Nice catch.
I missed the case where N gets reduced to a prime number after division by 2. It was written when I was very new here so pardon me xD. For that case, we need to multiply it by 2.
1 Like
this is my code to find the number of divisors of any number including 1 and n
#include <bits/stdc++.h>
using namespace std;
int process(int n)
{
int ex=1;
long long ans=1;
while(!(n%2)){
n/=2;
ex++;
}
ans=ans*(ex);
for(int i=3;i*i<=n;i+=2){//we will go till root(n) only as after that only one prime would be left or 1
ex=1;
while(!(n%i)){
n/=i;
ex++;
//push I if you want all the primes
}
ans*=(ex);
}
if(n>1) ans*=2;
//push n if you want all the prime factors
return ans;
}
int main()
{
int n;cin>>n;
cout<<process(n);
}
Please let me know if its correct.
1 Like
@vijju123
My code is different from your code by just one line! but I think both our codes are correct(my being faster)
int original_n=n; you have used orginal n after removing the powers of 2
and I am using the modified n after every iteration
but still for all test cases the answers are same…
I think because after every for loop the question becomes find the number of divisors for n with removed powers of the previous prime.
If I am not wrong my code would be faster than yours
Perhaps, but I think that the time complexity of both our codes are same.
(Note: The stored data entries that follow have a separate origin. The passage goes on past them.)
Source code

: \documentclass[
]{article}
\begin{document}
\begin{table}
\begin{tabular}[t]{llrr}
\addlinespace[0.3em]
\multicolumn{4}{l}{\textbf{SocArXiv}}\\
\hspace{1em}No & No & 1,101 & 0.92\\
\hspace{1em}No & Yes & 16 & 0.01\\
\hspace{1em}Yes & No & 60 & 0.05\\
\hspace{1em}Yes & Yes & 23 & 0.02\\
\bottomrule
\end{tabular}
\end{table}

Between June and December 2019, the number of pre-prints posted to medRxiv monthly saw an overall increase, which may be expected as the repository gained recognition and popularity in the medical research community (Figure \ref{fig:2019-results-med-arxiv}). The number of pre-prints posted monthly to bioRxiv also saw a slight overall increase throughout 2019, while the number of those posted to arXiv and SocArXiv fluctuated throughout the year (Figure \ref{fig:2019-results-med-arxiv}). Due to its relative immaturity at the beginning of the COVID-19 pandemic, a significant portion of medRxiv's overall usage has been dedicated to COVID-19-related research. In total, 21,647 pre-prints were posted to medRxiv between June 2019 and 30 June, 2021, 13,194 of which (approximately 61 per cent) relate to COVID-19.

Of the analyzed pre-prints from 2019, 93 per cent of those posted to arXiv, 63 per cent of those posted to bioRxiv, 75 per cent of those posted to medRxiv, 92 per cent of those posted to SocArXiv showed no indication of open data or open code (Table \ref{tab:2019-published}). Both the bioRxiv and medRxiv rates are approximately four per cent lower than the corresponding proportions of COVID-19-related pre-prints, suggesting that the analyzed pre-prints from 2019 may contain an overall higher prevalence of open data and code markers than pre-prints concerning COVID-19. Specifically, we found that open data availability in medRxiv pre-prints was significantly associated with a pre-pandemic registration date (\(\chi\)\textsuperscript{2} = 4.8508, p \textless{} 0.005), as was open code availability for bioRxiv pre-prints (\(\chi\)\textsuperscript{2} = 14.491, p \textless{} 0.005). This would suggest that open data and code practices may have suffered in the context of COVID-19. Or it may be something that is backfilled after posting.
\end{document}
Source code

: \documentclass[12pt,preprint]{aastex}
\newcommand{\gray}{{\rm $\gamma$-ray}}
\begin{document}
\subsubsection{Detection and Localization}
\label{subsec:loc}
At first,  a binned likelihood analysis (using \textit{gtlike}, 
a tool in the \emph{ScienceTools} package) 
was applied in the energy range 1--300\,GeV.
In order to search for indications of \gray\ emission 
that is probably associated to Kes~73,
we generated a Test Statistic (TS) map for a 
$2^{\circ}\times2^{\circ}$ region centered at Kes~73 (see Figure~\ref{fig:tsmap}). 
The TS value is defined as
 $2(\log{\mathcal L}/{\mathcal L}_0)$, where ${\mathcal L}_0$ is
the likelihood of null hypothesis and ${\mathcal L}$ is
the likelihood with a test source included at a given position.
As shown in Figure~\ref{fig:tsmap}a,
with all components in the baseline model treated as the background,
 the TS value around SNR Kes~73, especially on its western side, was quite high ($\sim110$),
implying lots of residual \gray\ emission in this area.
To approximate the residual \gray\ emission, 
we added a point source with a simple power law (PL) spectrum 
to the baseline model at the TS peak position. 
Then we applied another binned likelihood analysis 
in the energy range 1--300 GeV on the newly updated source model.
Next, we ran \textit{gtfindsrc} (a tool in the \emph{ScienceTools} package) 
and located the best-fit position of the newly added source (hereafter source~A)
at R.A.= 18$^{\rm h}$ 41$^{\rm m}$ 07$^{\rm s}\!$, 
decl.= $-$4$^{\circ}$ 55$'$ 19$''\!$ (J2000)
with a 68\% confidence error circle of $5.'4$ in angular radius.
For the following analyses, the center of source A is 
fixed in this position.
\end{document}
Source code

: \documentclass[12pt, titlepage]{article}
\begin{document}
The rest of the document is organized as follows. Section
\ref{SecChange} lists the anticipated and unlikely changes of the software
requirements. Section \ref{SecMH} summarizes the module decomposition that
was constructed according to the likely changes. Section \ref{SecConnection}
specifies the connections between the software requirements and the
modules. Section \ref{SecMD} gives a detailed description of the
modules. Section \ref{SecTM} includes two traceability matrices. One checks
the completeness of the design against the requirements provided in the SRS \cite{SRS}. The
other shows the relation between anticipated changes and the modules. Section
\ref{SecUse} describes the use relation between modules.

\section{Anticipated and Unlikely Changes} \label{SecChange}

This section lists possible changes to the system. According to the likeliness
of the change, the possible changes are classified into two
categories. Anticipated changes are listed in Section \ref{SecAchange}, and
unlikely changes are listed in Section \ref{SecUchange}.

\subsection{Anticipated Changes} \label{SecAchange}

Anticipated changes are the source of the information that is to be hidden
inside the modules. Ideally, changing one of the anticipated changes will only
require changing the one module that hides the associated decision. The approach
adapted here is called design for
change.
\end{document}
I dont mind constant factors much 
The derivation is easy.
Suppose the number is p = a^x \times b^y \times c^z...
Every factor of this number should atleast have some power of a or b or c or ...
There are total x+1 powers of a (including a^0)
There are total y+1 powers of b (including b^0)
There are total z+1 powers of c (including c^0)
.
.
.
So total ways to choose a factor are (x+1)\times(y+1)\times(z+1)...
QED